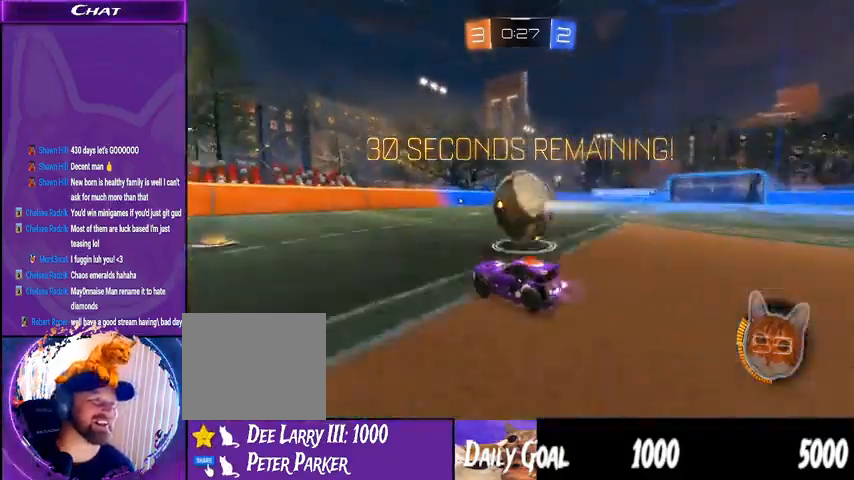
{"dt_ms": 500, "buttons": ["R2"], "left_stick": "center", "right_stick": "center"}
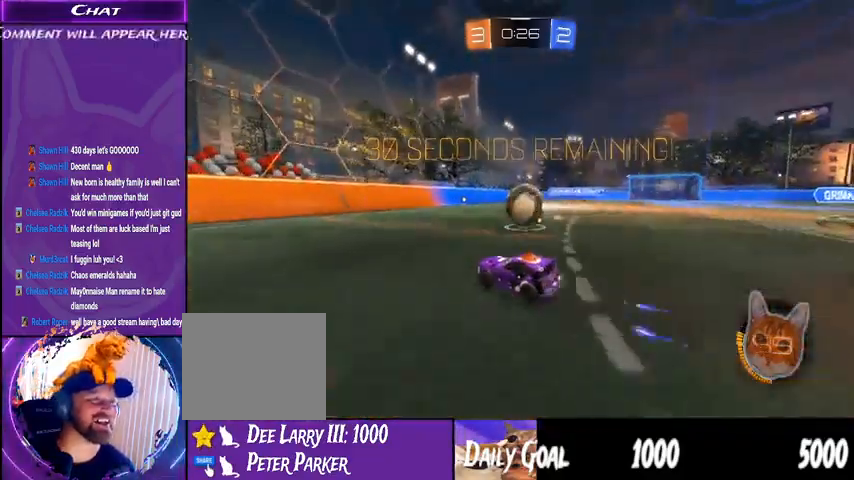
{"dt_ms": 500, "buttons": ["R2"], "left_stick": "center", "right_stick": "center", "events": [[267, "left_stick", "right"], [300, "R2", "up"], [367, "left_stick", "center"], [400, "R2", "down"]]}
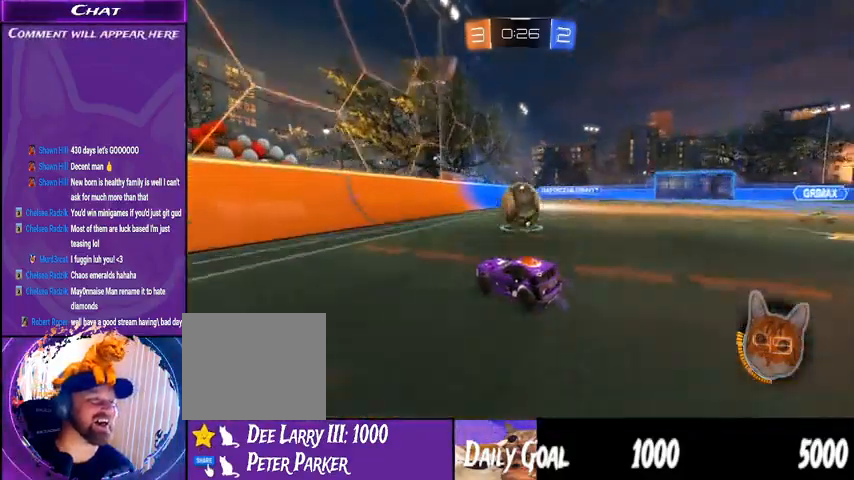
{"dt_ms": 1000, "buttons": ["L1", "R2"], "left_stick": "down-right", "right_stick": "center"}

:::::

#### What the exercise asks:
The listing must be returned in full and exactly, apart from its pictures.

#### Task result:
{"dt_ms": 500, "buttons": ["R2"], "left_stick": "center", "right_stick": "center"}
{"dt_ms": 500, "buttons": ["R2"], "left_stick": "center", "right_stick": "center", "events": [[267, "left_stick", "right"], [300, "R2", "up"], [367, "left_stick", "center"], [400, "R2", "down"]]}
{"dt_ms": 1000, "buttons": ["L1", "R2"], "left_stick": "down-right", "right_stick": "center"}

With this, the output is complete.